En effet, selon 60 millions de consommateurs, les frais bancaires uniquement issus des incidents de fonctionnement représentent 30 % à 35 % du chiffre d’affaires des banques. Toutes les banques ne sont toutefois pas logées à la même enseigne puisque les banques en ligne sont environ 6 fois moins gourmandes que leurs consœurs dites traditionnelles. Reste que les frais bancaires ont explosé ces dernières années et que les associations réclament un plafonnement pour tous les clients et pas uniquement ceux qui se trouvent dans une situation financière très compliquée.

Une spirale infernale

Le gouvernement et les associations ne démarrent pas le processus de réflexion avec la même idée en tête et Bruno Le Maire a d’ores et déjà demandé un peu de patience afin de savoir ce qu’il est possible de faire ou non.
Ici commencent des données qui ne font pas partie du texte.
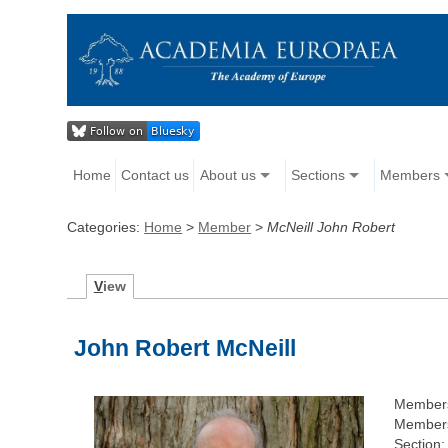
Home
Contact us
About us
Sections
Members
Categories:
Home
>
Member
>
McNeill John Robert
V
iew
John Robert McNeill
Members
Members
Section: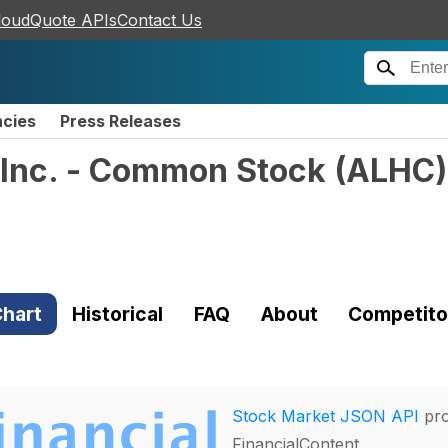
loudQuote APIs
Contact Us
ncies
Press Releases
 Inc. - Common Stock
(
ALHC
)
hart
Historical
FAQ
About
Competito
Stock Market JSON API
pro
FinancialContent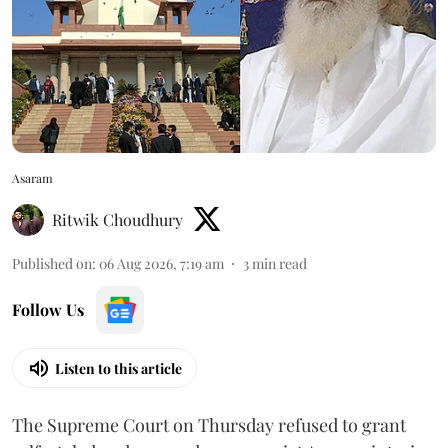
Asaram
Ritwik Choudhury
Published on
:
06 Aug 2026, 7:19 am
3
min read
Follow Us
Listen to this article
The Supreme Court on Thursday refused to grant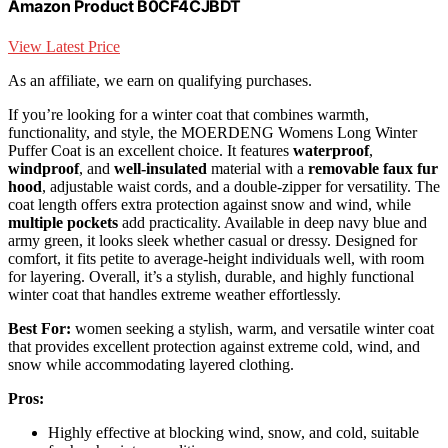
Amazon Product B0CF4CJBDT
View Latest Price
As an affiliate, we earn on qualifying purchases.
If you’re looking for a winter coat that combines warmth,
functionality, and style, the MOERDENG Womens Long Winter
Puffer Coat is an excellent choice. It features
waterproof
,
windproof
, and
well-insulated
material with a
removable faux fur
hood
, adjustable waist cords, and a double-zipper for versatility. The
coat length offers extra protection against snow and wind, while
multiple pockets
add practicality. Available in deep navy blue and
army green, it looks sleek whether casual or dressy. Designed for
comfort, it fits petite to average-height individuals well, with room
for layering. Overall, it’s a stylish, durable, and highly functional
winter coat that handles extreme weather effortlessly.
Best For:
women seeking a stylish, warm, and versatile winter coat
that provides excellent protection against extreme cold, wind, and
snow while accommodating layered clothing.
Pros:
Highly effective at blocking wind, snow, and cold, suitable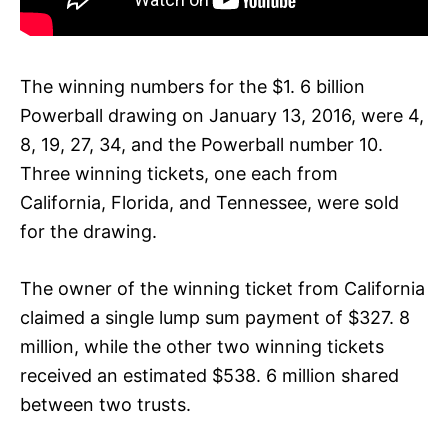
The winning numbers for the $1. 6 billion
Powerball drawing on January 13, 2016, were 4,
8, 19, 27, 34, and the Powerball number 10.
Three winning tickets, one each from
California, Florida, and Tennessee, were sold
for the drawing.
The owner of the winning ticket from California
claimed a single lump sum payment of $327. 8
million, while the other two winning tickets
received an estimated $538. 6 million shared
between two trusts.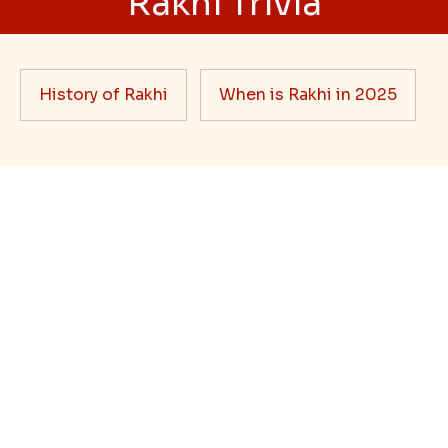
Best rakhi designs for your NRI
siblings
When it comes to sending Rakhi abroad, we always
want it to be the best. There are multiple reasons why
we want the best design and quality of Rakhi for an NRI
sibling....
Read More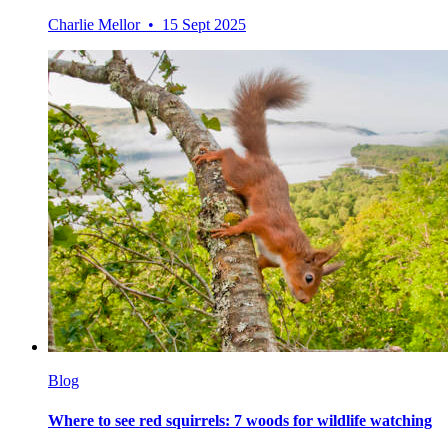
Charlie Mellor • 15 Sept 2025
Blog
Where to see red squirrels: 7 woods for wildlife watching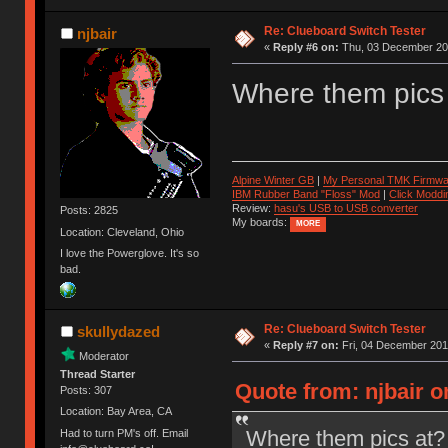
Re: Clueboard Switch Tester
njbair
«
Reply #6 on:
Thu, 03 December 201
Where them pics
Alpine Winter GB
|
My Personal TMK Firmwa
IBM Rubber Band "Floss" Mod
|
Click Moddi
Review:
hasu's USB to USB converter
Posts: 2825
My boards:
MORE
Location: Cleveland, Ohio
I love the Powerglove. It's so
bad.
Re: Clueboard Switch Tester
skullydazed
«
Reply #7 on:
Fri, 04 December 201
Moderator
Thread Starter
Quote from: njbair 
Posts: 307
Location: Bay Area, CA
Where them pics at?
Had to turn PM's off. Email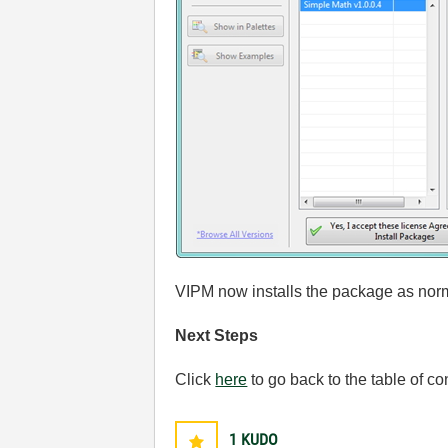
VIPM now installs the package as nor
Next Steps
Click
here
to go back to the table of co
1
KUDO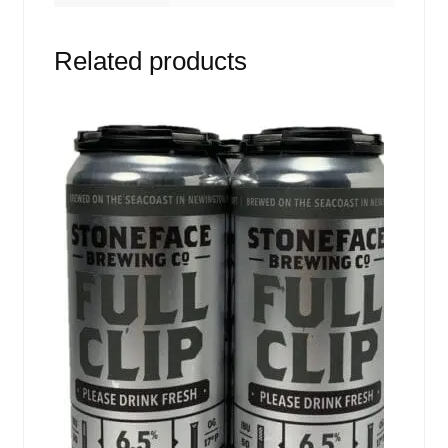
Related products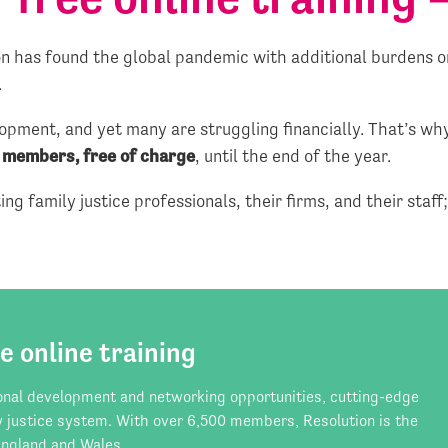
 has found the global pandemic with additional burdens on
.
opment, and yet many are struggling financially. That’s w
o members, free of charge
, until the end of the year.
ng family justice professionals, their firms, and their staff
e online training
onal development and networking opportunities, cutting-edge
y justice system. With over 6,500 members, Resolution is the
 England and Wales.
Il y a «besoin d’encore un peu de temps pour discuter avec les associations, pour discuter avec le secteur financier, pour discuter avec les banques, d’un vrai plafonnement efficace des frais bancaires pour les foyers modestes ». La porte d’un plafonnement des frais bancaires pour tous n’est pas fermée, mais les banques vont certainement se mobiliser afin d’enrayer un mouvement défavorable à leurs intérêts.

Ce n’est pas la première fois que l’Etat tente de limiter les frais bancaires pour les plus fragiles. Ainsi, une offre bancaire spécifique a été mise en place il y a quatre ans. Les frais bancaires y sont limités à 20 euros par mois. L’initiative est intéressante, mais reste confidentielle puisque seuls 10 % des personnes susceptibles d’y souscrire l’ont fait. Le problème est d’autant plus inquiétant que la Banque de France estime que le nombre d’individus en « fragilité financière » a augmenté de 50 % en un an, soit 3,5 millions de personnes au total.
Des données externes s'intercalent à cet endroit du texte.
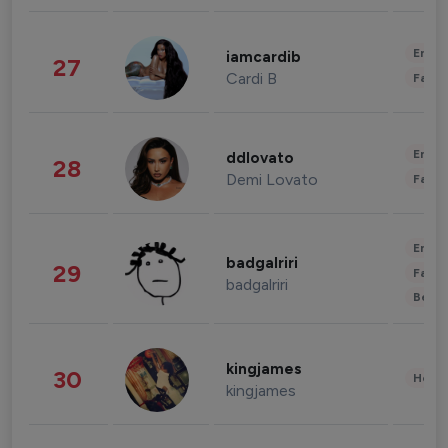
Enter
iamcardib
27
Cardi B
Fashi
Enter
ddlovato
28
Demi Lovato
Fashi
Enter
badgalriri
29
Fashi
badgalriri
Beau
kingjames
30
Healt
kingjames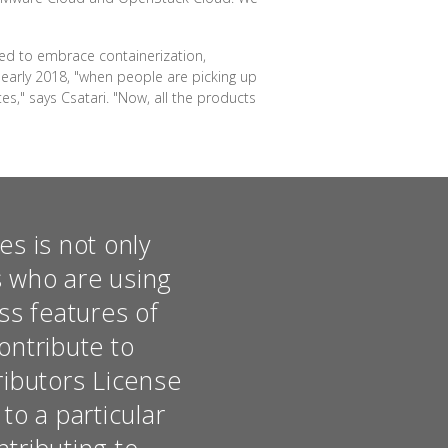
ded to embrace containerization,
 early 2018, "when people are picking up
s," says Csatari. "Now, all the products
s is not only
s who are using
ss features of
ontribute to
ributors License
o a particular
ntributing to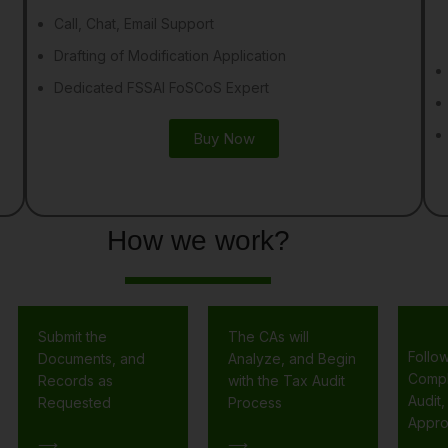
Call, Chat, Email Support
Drafting of Modification Application
Dedicated FSSAI FoSCoS Expert
Buy Now
How we work?
Submit the
The CAs will
Follo
Documents, and
Analyze, and Begin
Compl
Records as
with the Tax Audit
Audit,
Requested
Process
Appro
⟶
⟶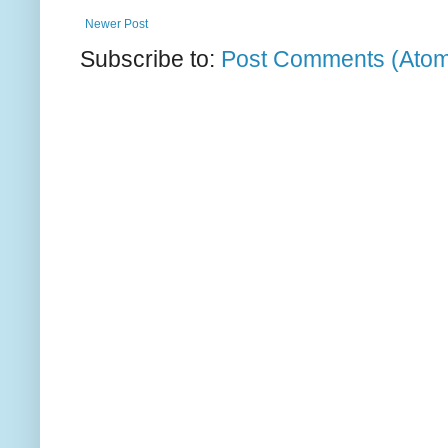
Newer Post
Subscribe to:
Post Comments (Ato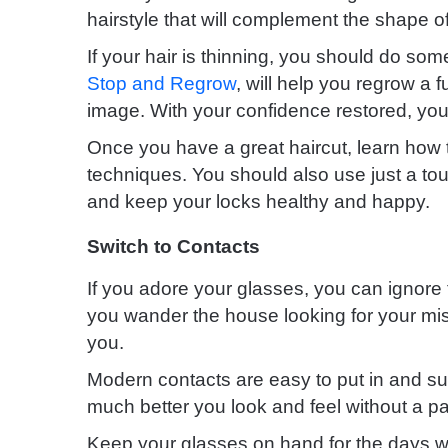
hairstyle that will complement the shape of
If your hair is thinning, you should do som
Stop and Regrow
, will help you regrow a f
image. With your confidence restored, you’l
Once you have a great haircut, learn how t
techniques. You should also use just a touc
and keep your locks healthy and happy.
Switch to Contacts
If you adore your glasses, you can ignore t
you wander the house looking for your mis
you.
Modern contacts are easy to put in and su
much better you look and feel without a pai
Keep your glasses on hand for the days w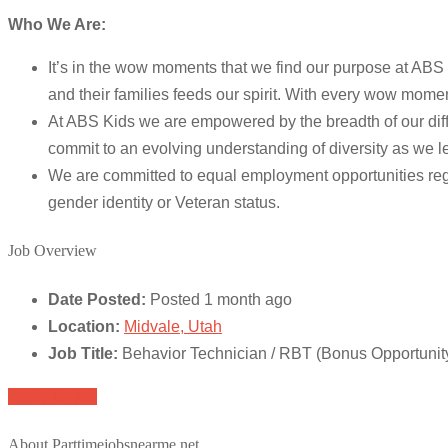
Who We Are:
It’s in the wow moments that we find our purpose at ABS 
and their families feeds our spirit. With every wow mome
At ABS Kids we are empowered by the breadth of our diffe
commit to an evolving understanding of diversity as we l
We are committed to equal employment opportunities regardle
gender identity or Veteran status.
Job Overview
Date Posted:
Posted 1 month ago
Location:
Midvale, Utah
Job Title:
Behavior Technician / RBT (Bonus Opportunit
Apply for job
About Parttimejobsnearme.net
La question du plafonnement des frais bancaires constitue à elle seule un problème épineux où intérêts économiques, financiers et sociaux se mêlent et s’opposent. Le gouvernement a lancé un débat intéressant qui sera toutefois bien difficile à maîtriser. Le risque, in fine, est d’accoucher d’une loi qui ne satisfera pas ceux qu’elle est censée aider le plus. Le gouvernement sait qu’il est entré dans une zone de turbulences. Seule certitude, le plan qui sera présenté au Parlement à l’automne rentrera en vigueur dès le 1er janvier 2019. Un délai plutôt court si d’aventure un big bang venait à secouer les frais bancaires.